Conexões Empresariais e Transações Questionadas

Um segundo registro do Coaf revelou que a Leo Dias Comunicação recebeu mais R$ 2 milhões da empresa LD Produções. Estes pagamentos foram feitos entre novembro de 2024 e outubro de 2025.

Apesar das iniciais, o proprietário da LD Produções é Flávio Carneiro. Ele é empresário mineiro, próximo a Vorcaro e parceiro de negócios de Fabiano Zettel, cunhado e operador financeiro do banqueiro.

Dos R$ 3,7 milhões recebidos pela LD Produções entre novembro de 2024 e outubro de 2025, 90% (R$ 3,3 milhões) tiveram origem no Banco Master. Carneiro foi procurado, mas a nota da assessoria de Leo Dias não mencionou essa transação específica.

O Estadão/Broadcast também acessou prints de um vídeo de 2023. Nele, Leo Dias aparece em reunião no escritório da Moriah Asset, gestora de investimentos fundada por Fabiano Zettel.

Na legenda, Leo Dias escreveu: "Estamos preparando um 2024 cheio de novidades para vocês". Sobre a mesa, era visível uma garrafa d'água com o logotipo da Moriah Asset.

Questionado sobre o encontro, Leo Dias declarou que a reunião foi "estritamente comercial". O objetivo era discutir o patrocínio do Will Bank ao seu site, além de possíveis oportunidades publicitárias com marcas do Grupo Moriah que não se concretizaram.

Sociedade e Vínculos com Foone

A nota enviada em março por Leo Dias afirmou que ele e suas empresas não receberam investimentos diretos de Vorcaro ou Zettel.
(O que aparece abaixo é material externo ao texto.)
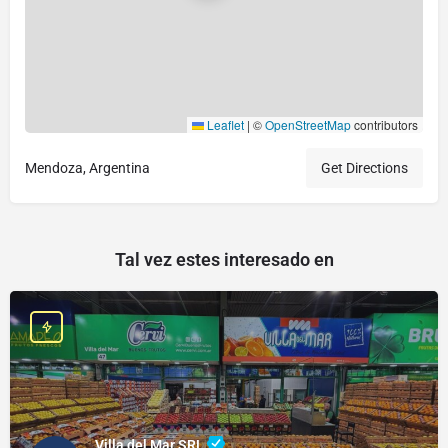
Leaflet
|
©
OpenStreetMap
contributors
Mendoza, Argentina
Get Directions
Tal vez estes interesado en
Villa del Mar SRL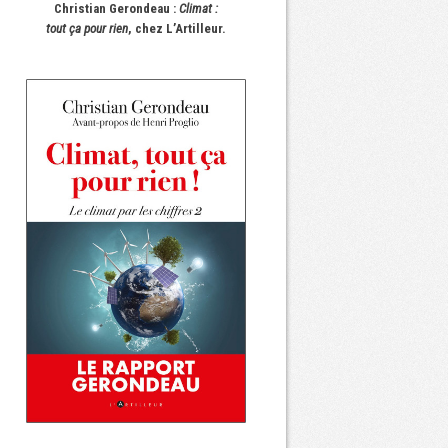
Christian Gerondeau :
Climat :
tout ça pour rien
, chez L’Artilleur.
A única relação foi a publicidade do Will Bank com o Grupo Leo Dias de Comunicação.

O relatório do Coaf ainda indica outra ligação: a empresa de Leo Dias pagou R$ 2,6 milhões à Foone Serviços Internet. Carneiro e Zettel foram sócios na Foone, que oferecia soluções tecnológicas para sites.

Até outubro de 2023, Leo Dias possuía 100% da Leo Dias Comunicação e Jornalismo. Naquele mês, ele cedeu 10% das ações para Thiago Miranda.

Thiago Miranda esteve envolvido na contratação de influenciadores para criticar o Banco Central pela liquidação do Banco Master. Após a transferência, a empresa foi transformada de sociedade limitada para sociedade anônima.

A mudança de formato fez com que a informação sobre os sócios atuais e suas participações deixasse de ser pública. Uma nota de Leo Dias, publicada em janeiro de 2026, afirmou que Miranda deixou o cargo de CEO em junho de 2025.

Desde então, ele não exerce função de gestão, participação em decisões estratégicas ou atuação operacional no grupo. Não possui, assim, controle administrativo, vínculo de governança ou influência sobre as atividades da empresa.